Description of the task » Reproduce the rows verbatim, starting at the line containing "Which category accounts for the majority?" and ending at the line containing "Protéines brutes", both included.

Data under study »

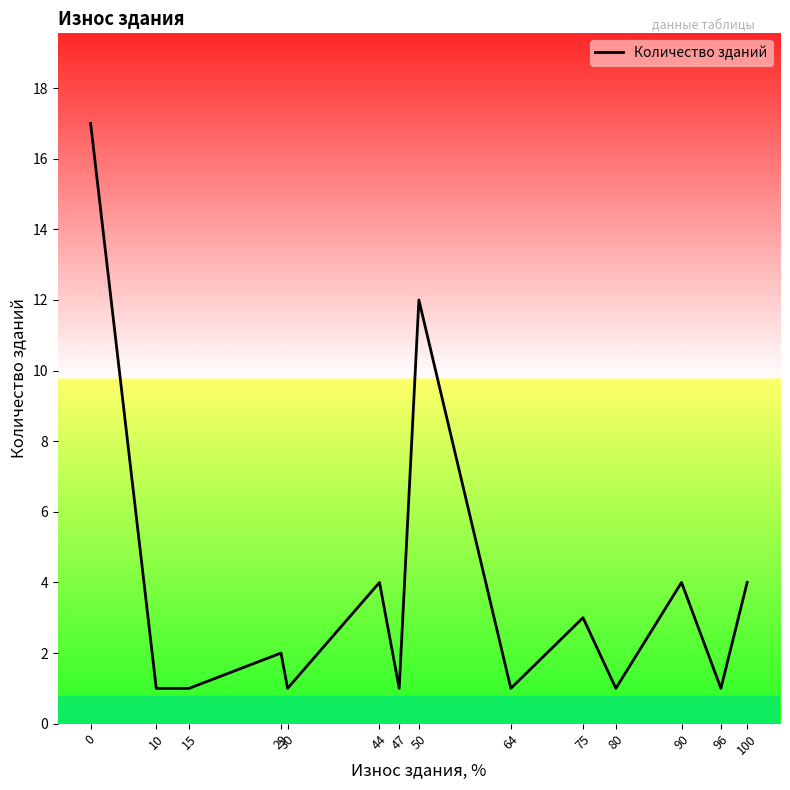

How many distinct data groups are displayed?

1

==

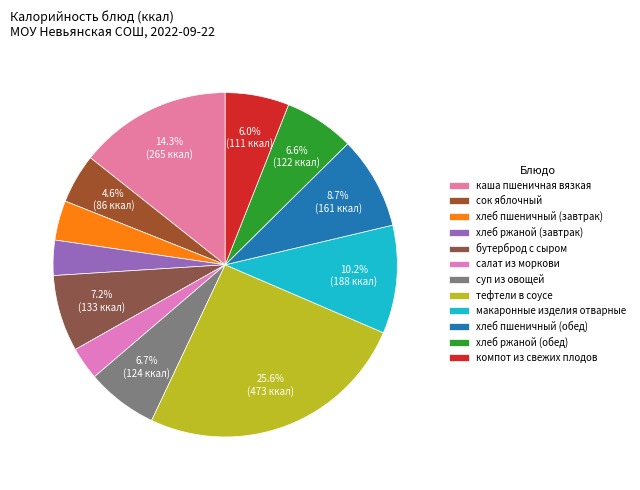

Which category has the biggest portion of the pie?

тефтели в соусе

==

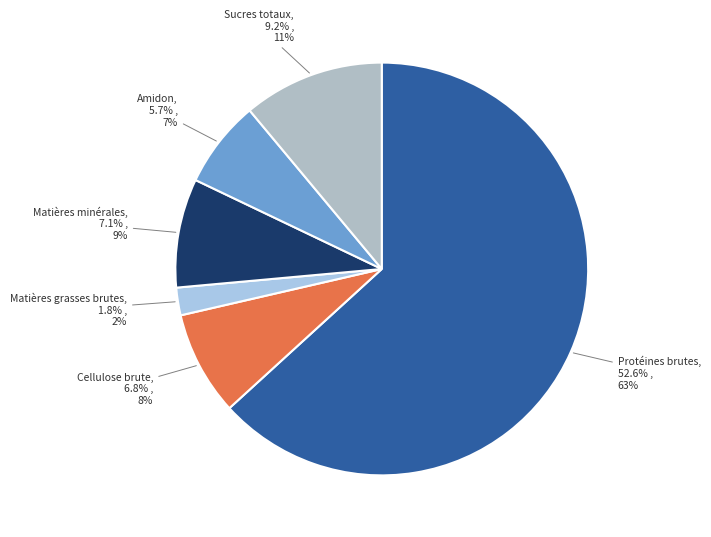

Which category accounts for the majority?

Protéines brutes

Response area »
Which category accounts for the majority?

Protéines brutes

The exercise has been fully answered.